Wednesday, July 8, 2009

Finding something you didn't know you were looking for

Rhonda called me today to tell me what happened to her at work. It seems that the lady who told Rhonda she doesn't approve of scooters is softening her attitude. She sped up walking so she could open the door for Rhonda AND she smiled back at her. Hopefully this signals a change of heart.

Later, when Rhonda was near the elevator in the parking garage she encountered four casually dressed young men who moved to the side to let her pass. One of them approached and politely inquired about her scooter. It didn't take long to figure out his ulterior motive -- he realized it was just what his granny needs. She has complications from diabetes and struggles to put a wheelchair in and out of her back seat. (If you've ever put a full size wheelchair in or out of a back seat, you'd know WHY she struggles. Those things are heavy and clumsy.) This is obviously a young man who loves his grandmother. He got on the phone with his mom and told her to go to immediately.

He asked Rhonda how she gets it in and out of the car, and then asked if he could follow her to her car to watch. After watching her fold it up, he asked if he could try. He practiced unfolding and folding it and said that his granny is pretty strong, and he thinks she can do it. He said he'd just have to clean out her trunk so it'll fit.

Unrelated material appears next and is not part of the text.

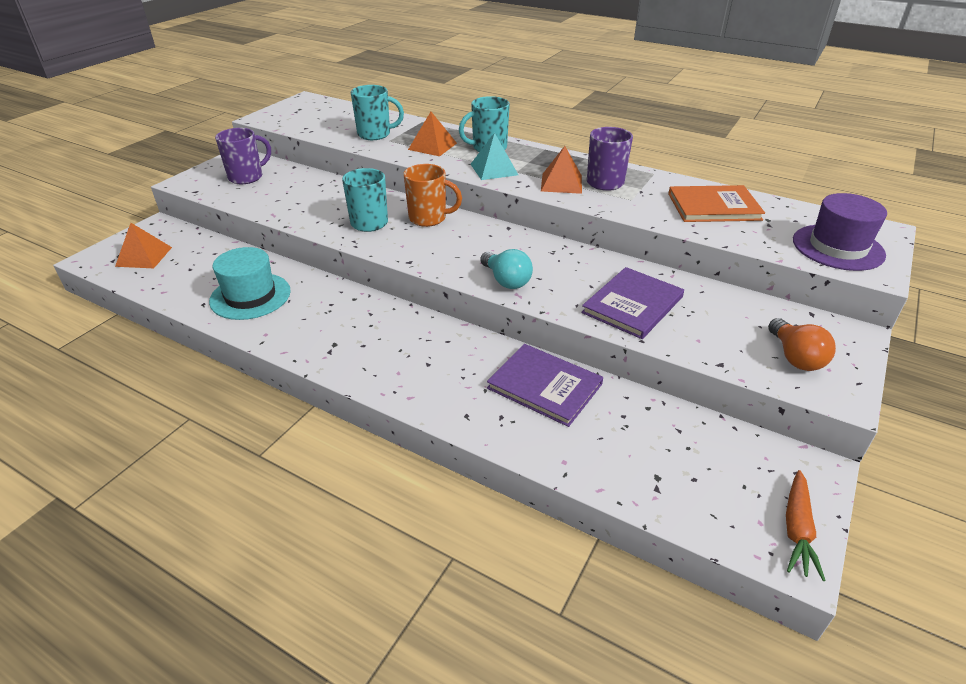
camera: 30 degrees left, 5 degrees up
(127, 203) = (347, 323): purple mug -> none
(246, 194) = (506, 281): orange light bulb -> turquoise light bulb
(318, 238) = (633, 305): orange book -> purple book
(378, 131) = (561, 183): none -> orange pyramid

Here's the great part. His grandmother is about to retire and have a big birthday and the family has been saving up to buy her something big, but hadn't decided what it will be. He said they didn't have quite enough for a TravelScoot, but he wanted her to have the li-ion battery and was willing to work extra shifts to make more money to contribute.

This young man's family has good reason to be proud of him for being so thoughtful. He and Rhonda were also in the right place at the right time. She was leaving work and he was there with a friend who was paying a speeding ticket.

I'd love to know how this story turns out, but every time I talk to someone who approaches me about my scooter I want to know how the story turns out. I'm sure it happens to you all too, but I've talked to some of the most caring people. Last week Rhonda and I saw a man sitting at the front of Hobby Lobby, and it seemed to me (mostly from the way he was sizing up our TravelScoots) that he was sitting there because walking from the parking lot was about as far as he could go. He struck up a conversation with us and was amazed at how lightweight yet powerful our scooters are. Another man and his friend approached us. It's touching to me how you see a light in their eyes, like they've found something they didn't even know they were looking for. His wife can't really even walk in her home very well, and while she's able to get to work, can't shop or have other fun adventures. He couldn't have been more enthusiastic.

What's hard is hearing someone say they could never get their loved one to use a scooter. I do understand the feeling of stigma, but it's like the first time you go sleeveless in public. Most people really aren't paying as much attention to you as you think, and those who look do it briefly and look away. When I catch someone staring when I'm scooting I give them a big smile and say, "cool, isn't it!"

I know the young man Rhonda talked to today has this blog address, so if you're reading, let us know how things turn out! Either Rhonda or I would be happy to meet you and your family at Target to let you try one of our scoots and to answer questions, or I'd be happy to answer questions by email,

1 comment:

  1. Now how cool is that...what a nice caring young man to be thinking of his Grandma....I sure hope they are able to get her one. What a wonderful present that would be.